Warms up the core muscles and promotes hip mobility and Achilles tendon flexibility.
To do: Lift your arms above your head. Step your left foot forward into a lunge, making sure your knee doesn’t extend forward past your foot. Step back to start, bringing arms down. Switch legs. Do eight to 10 reps on each leg.
Warms up the glutes, hamstrings and quads.
To do: Without bending your knee, step forward and kick your right leg out and up to waist level. Extend your left arm at the same time, as if to touch your foot. Release and switch sides. Do 10 reps on each leg.
Activates the glutes and adductor muscles.
To do: Stand with your feet wide and shift to the left as you lower down into a squat, bending your left knee. Touch your right hand to your left foot. Return to standing, then switch sides. Do 10 reps in each direction.

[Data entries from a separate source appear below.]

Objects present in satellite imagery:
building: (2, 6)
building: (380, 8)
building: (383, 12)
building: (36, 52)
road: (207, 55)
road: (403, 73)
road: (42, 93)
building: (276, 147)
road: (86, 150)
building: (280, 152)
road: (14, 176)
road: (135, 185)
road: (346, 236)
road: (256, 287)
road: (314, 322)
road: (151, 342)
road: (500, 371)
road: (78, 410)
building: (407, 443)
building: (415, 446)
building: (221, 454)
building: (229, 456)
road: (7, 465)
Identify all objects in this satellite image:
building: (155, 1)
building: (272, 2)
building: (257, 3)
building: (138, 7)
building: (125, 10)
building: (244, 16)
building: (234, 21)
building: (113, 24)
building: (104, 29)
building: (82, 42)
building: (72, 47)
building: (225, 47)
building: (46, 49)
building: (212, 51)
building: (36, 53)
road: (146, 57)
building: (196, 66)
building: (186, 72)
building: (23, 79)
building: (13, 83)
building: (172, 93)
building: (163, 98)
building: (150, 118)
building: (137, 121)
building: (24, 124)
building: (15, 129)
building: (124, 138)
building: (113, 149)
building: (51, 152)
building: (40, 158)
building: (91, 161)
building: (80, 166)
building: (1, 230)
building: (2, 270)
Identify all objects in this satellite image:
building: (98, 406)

Improves hamstring and glute flexibility.
To do: Stand with your feet wide, toes pointing forward. Keeping your legs straight, reach your left hand across your body and try to touch your right toe. Return to centre. Repeat on the other side. Do eight to 10 on each side.
Activates the core muscles and boosts flexibility in the glutes and hamstrings.
To do: Balance on your right foot and hinge forward, allowing your left leg to extend back. Touch the ground with your left hand. Return to standing. Do 10 to 12 reps, then repeat on your left leg.